Congratulations! You and the salesperson have finally come to terms on a fair price for your new dream car. You even managed to get a reasonable trade-in value for that old heap you've been driving. You passed a credit check and the nice salesperson quoted you a very competitive figure on a dealer-arranged loan or lease. It's taken an eternity, but you can almost feel those keys dropping into the palm of your hand. Time to breathe a sigh of relief, right?
Not quite. There's just one item left on the dealer's agenda: a visit to the finance and insurance office to sign the final papers. Here, many buyers expect to encounter some sort of clerk, and thus they let their guard down. In fact, F&I people are masters at salesmanship and are often more accomplished at sales tactics than the sales folk on the showroom floor. With a few strokes of a pen, an F&I person can turn a sweet deal for the customer into a bonanza for the dealer.
It's logical to think that dealers make their money - lots of it - on the sales of new cars. Look at a dealership and what do you see? Showrooms filled with marble and chrome. Sales people running around in nice suits and expensive shoes. And of course, the cars on the showroom floor, each worth tens of thousands of dollars.

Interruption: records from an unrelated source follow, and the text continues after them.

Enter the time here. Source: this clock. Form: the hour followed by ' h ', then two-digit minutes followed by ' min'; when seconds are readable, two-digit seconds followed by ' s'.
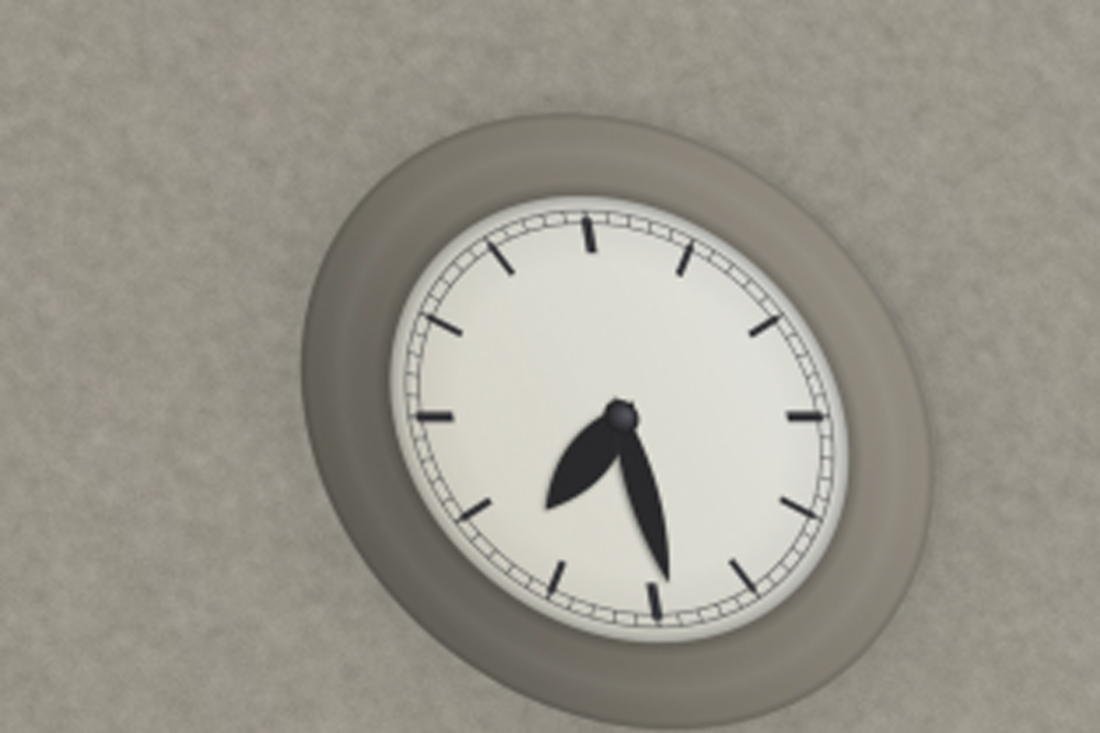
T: 7 h 29 min
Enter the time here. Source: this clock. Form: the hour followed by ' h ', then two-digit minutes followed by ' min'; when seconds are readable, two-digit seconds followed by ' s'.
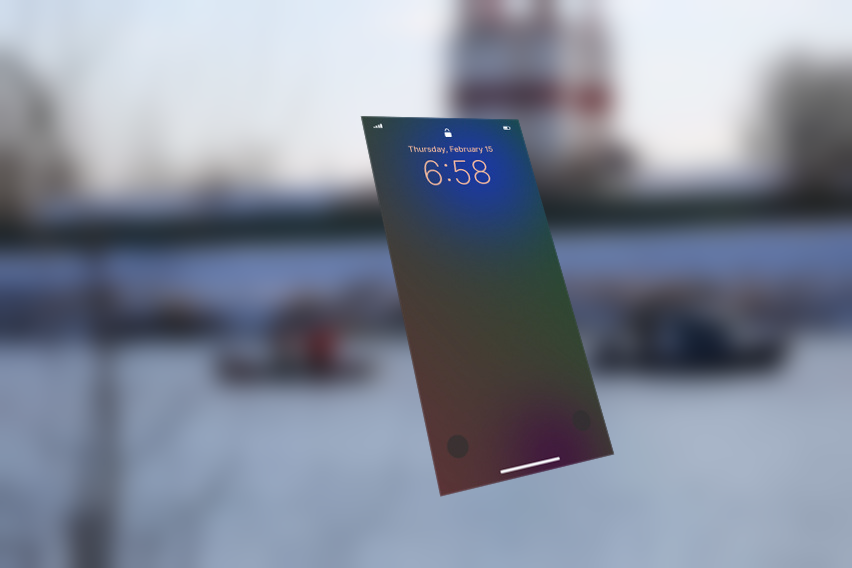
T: 6 h 58 min
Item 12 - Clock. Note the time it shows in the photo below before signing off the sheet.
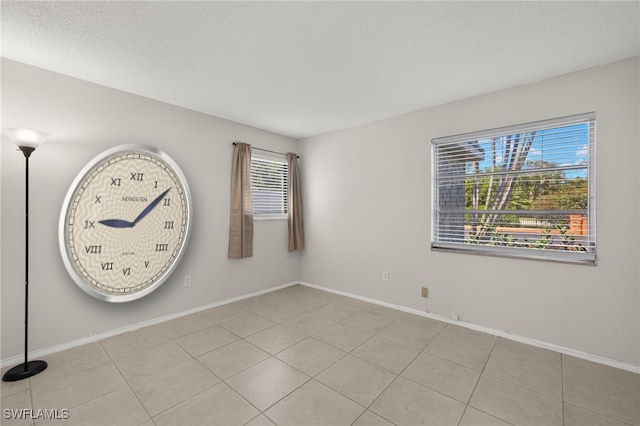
9:08
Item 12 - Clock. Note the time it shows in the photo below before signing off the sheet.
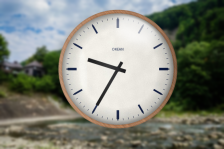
9:35
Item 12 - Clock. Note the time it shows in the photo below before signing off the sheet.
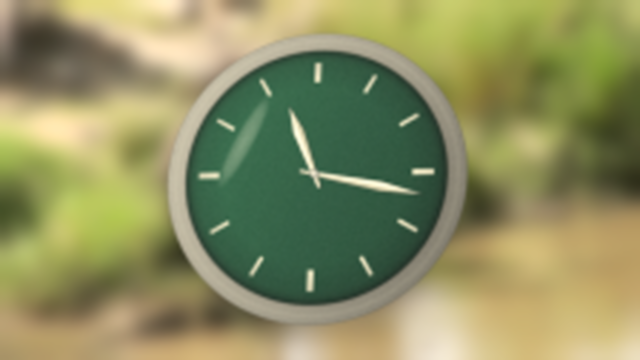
11:17
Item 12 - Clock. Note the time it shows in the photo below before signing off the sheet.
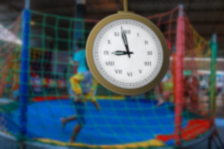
8:58
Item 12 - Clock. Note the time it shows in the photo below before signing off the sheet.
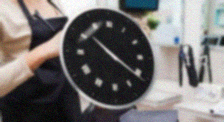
10:21
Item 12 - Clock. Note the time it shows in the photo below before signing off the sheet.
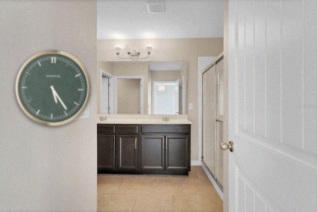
5:24
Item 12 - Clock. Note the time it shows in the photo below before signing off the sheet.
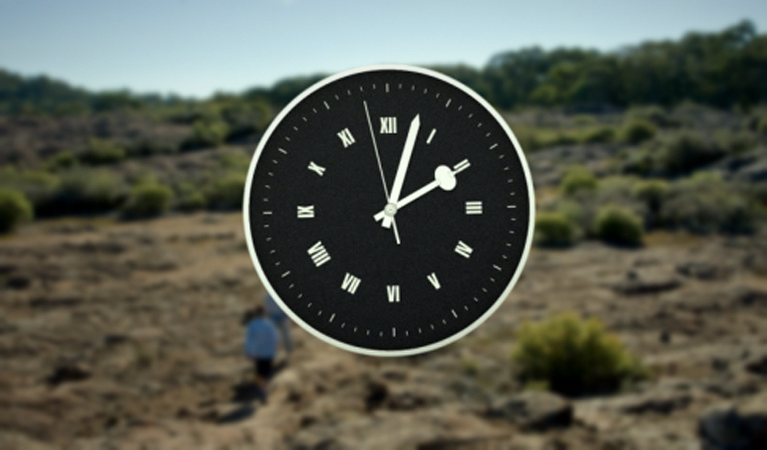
2:02:58
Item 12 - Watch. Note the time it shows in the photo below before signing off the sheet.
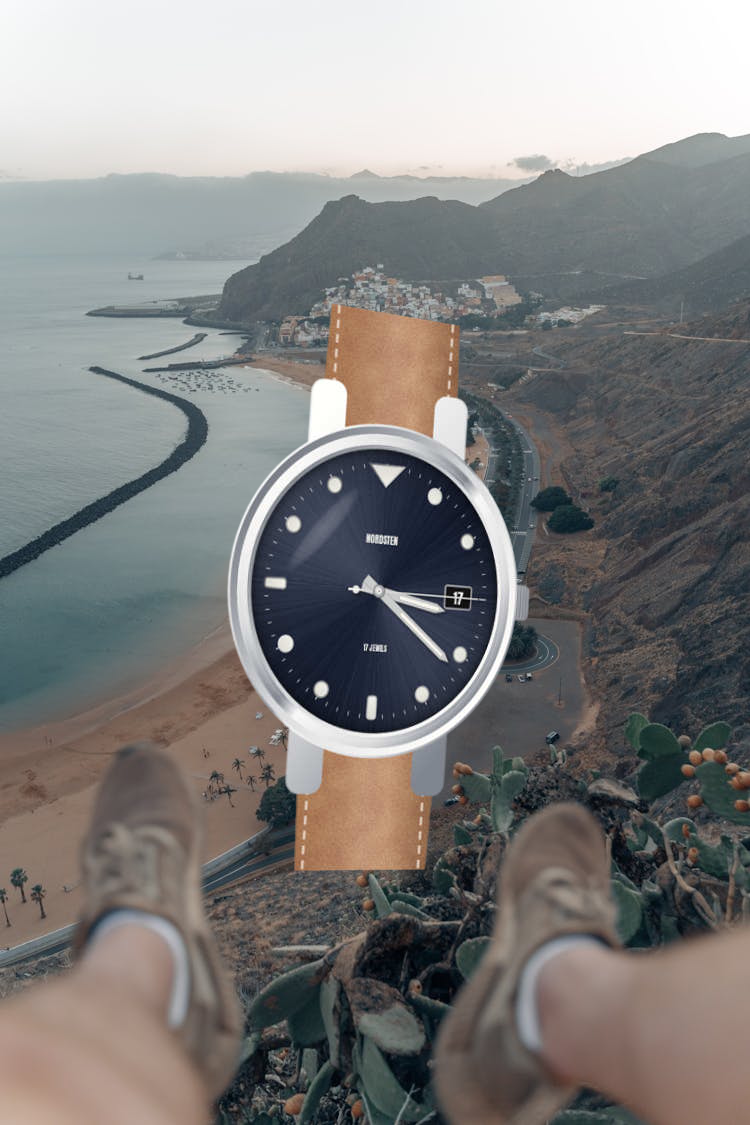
3:21:15
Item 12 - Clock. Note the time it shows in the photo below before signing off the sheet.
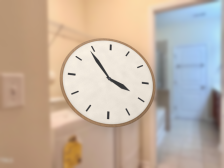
3:54
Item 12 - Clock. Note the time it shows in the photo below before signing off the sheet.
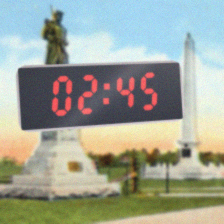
2:45
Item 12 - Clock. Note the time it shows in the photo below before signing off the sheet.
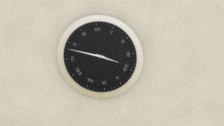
3:48
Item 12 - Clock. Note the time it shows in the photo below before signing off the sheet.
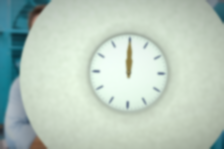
12:00
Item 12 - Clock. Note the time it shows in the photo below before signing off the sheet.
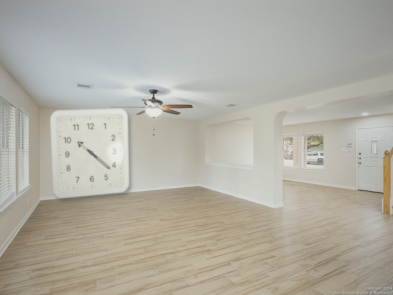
10:22
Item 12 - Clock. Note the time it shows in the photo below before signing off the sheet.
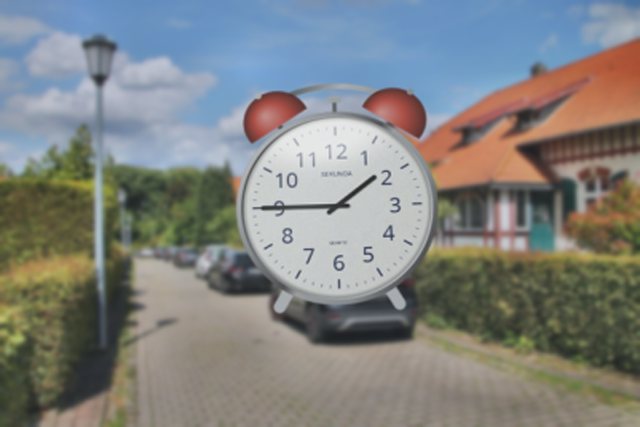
1:45
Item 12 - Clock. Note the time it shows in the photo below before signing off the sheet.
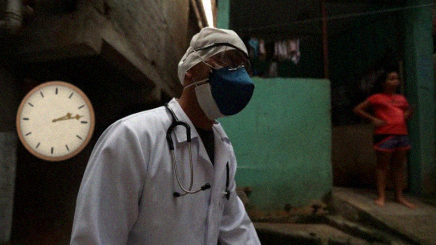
2:13
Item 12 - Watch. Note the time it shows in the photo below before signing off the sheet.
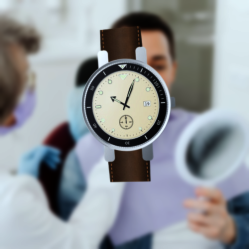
10:04
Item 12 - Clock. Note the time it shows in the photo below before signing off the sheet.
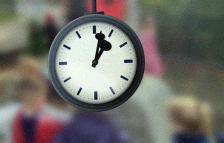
1:02
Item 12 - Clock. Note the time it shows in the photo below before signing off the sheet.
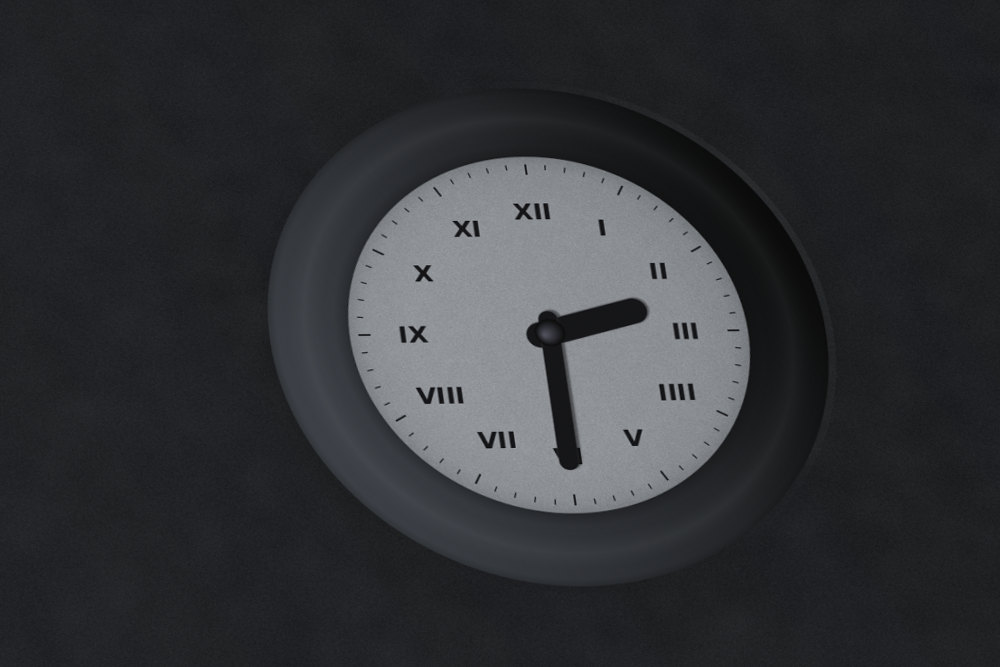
2:30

If the department store marks up those suits or shoes that the salespeople wear by 20 or 30 percent, then most people assume the car dealer - also a retailer - probably pockets $4,000 or $6,000 on a $20,000 new car. Not even close. Take a look at IntelliChoice's target prices and you'll see that the difference between a dealer's cost and a target price is considerably less - perhaps a few hundred dollars on a $20,000 vehicle (and sometimes nothing at all). Over the past decade, dealer gross margins have hovered in the 6 to 7 percent range. From that amount the dealer has to pay for rent, inventory financing, income taxes, sales commissions, advertising and other overhead costs. In reality, dealers make most of their money on used cars and service operations. But don't grab your hanky and weep for the dealers just yet. They have other ways to pay their bills. What they don't bag on the sale of the car itself they can more than make up for in the F&I office.
Take loans, for example. Dealers don't lend buyers their own money; they arrange loans through banks and then tack on a couple of percentage points of interest for themselves. A dealer who marks up an 8% loan by two more percentage points stands to make $684 on a four-year, $15,000 loan.
In addition to arranging for a loan or lease with a profit margin for themselves, F&I people often push a laundry list of unnecessary or exorbitantly priced add-ons to boost their bottom line.